§ Extracted text

Time to both neutrophil and platelet engraftments were not significantly different in the two treatment schedules and were comparable to that reported in the literature for BCNU and CCNU based regimens (Perz et al. 2007; Puig et al. 2006). Similarly, documented infections were not different between the groups. Gastrointestinal toxicity was the commonest grade 3/4 toxicity with mucositis (67%) and diarrhea (45%) evenly distributed in both the groups. Similar rates for mucositis have been reported for BCNU based regimens (Mills et al. 1995; Wang et al. 2004). Although BCNU is reported to have more pulmonary toxicity compared to CCNU (Cordonnier et al. 1983; Reece et al. 1991), no significant difference was seen in the occurrence of grade 3 or 4 pulmonary toxicity between the study groups (9% and 6%) in the present cohort. In the study by Stuart et al. utilizing a CCNU based regimen for relapsed HL (Stuart et al. 2001), incidence of interstitial pneumonitis with high dose CCNU exceeded prior studies with BCNU, 63% incidence of interstitial pneumonitis (IP) compared to 25% to 28% reported for BCNU at dose ≥ 600 mg/m2 (Schmitz et al. 1993; Wheeler et al. 1990). The authors attributed this to the use of a broader definition for IP, inclusion of patients with preexisting IP and prior exposure to radiotherapy. Notably, despite the fact that there were significantly more number of patients with chemorefractory disease and high risk co morbidity index in the LEAM subgroup, only 1 (6%) patient had a high risk (≥ 9) cumulative toxicity score compared to 7 (20%) in the BEAM subgroup though the difference was not significant.

§ Listed entries
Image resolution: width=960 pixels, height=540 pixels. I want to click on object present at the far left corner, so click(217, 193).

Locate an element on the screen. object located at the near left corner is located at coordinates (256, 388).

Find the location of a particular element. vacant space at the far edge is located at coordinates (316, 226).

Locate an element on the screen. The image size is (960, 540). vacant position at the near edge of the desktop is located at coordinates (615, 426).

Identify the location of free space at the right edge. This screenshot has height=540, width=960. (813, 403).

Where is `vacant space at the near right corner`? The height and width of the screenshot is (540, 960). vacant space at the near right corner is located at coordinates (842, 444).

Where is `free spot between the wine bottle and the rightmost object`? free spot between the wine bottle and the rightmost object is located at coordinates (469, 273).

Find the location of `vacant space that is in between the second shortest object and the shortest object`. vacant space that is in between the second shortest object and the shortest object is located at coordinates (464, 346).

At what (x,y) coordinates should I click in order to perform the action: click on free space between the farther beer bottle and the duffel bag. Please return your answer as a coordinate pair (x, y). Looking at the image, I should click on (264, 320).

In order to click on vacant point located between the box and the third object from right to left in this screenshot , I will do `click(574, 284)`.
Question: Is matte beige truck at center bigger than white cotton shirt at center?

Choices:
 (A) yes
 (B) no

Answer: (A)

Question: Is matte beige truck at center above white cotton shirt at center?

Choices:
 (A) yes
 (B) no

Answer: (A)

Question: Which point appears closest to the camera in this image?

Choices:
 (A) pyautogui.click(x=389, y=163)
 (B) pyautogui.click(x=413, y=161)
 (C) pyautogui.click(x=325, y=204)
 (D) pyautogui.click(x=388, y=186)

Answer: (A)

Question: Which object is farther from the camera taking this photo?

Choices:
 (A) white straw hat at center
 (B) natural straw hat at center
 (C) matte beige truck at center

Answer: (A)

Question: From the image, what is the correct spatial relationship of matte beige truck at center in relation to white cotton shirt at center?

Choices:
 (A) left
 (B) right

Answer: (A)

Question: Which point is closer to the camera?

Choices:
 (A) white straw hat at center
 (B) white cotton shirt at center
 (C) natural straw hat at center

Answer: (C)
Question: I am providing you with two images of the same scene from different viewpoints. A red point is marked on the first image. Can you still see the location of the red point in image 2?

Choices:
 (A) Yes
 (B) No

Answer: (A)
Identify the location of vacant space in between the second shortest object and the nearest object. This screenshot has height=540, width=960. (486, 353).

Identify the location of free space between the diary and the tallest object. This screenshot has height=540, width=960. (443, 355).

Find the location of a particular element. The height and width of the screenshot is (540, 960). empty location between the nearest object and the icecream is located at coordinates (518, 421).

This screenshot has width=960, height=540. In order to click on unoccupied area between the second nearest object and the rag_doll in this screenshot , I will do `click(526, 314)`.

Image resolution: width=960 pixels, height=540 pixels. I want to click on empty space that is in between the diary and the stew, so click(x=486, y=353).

§ Problems to work on
**A.** According to the passage comparing the BEAM and LEAM regimens, what was the most common grade 3/4 toxicity?
**B.** Extend the passage comparing the BEAM and LEAM regimens, starting after its final sentence.

§ Results in order
**A.** Gastrointestinal toxicity was the most common grade 3/4 toxicity.

**B.**
In our study, 100 day TRM of 15.6% for the whole cohort was a little higher than the currently reported figures globally (Sureda et al. 2001; Wang et al. 2004) however, the difference between the two groups was not significant. The early survivals results for OS and EFS (estimated 2 years – 61.7% and 44.6% for BEAM and 62.7% and 41.1% for LEAM respectively) at a median follow up of 36.6 months are also similar for the two groups. In the report on LEAM by Perfetti et al., at a median follow-up of 3.66 years OS was 72% and disease free survival (DFS) was 66% (Perfetti, et al. 2009). In another study of a similar regimen CEAM, with a median follow-up of 27 months, median DFS was 20 months and median OS was not reached (Ramzi et al. 2012). Equivalent results for patients in the LEAM subgroup in our present study, even with more chemorefractory disease and high co morbidity index warrants further confirmation in a randomized study with larger number of patients. If this is confirmed it is possible that LEAM may be superior in chemosensitive disease.
With this study we document the initial comparative results in a small group of patients and conclude that the two regimens, BEAM and LEAM are equivalent for early peri-transplant outcomes and survival. And, lomustine can be a cheaper and readily available alternative to BCNU.
We acknowledge all the residents and nursing staff of the Department of Medical Oncology for their dedicated patient care. Mr Shanti Swaroop helped in all apheresis.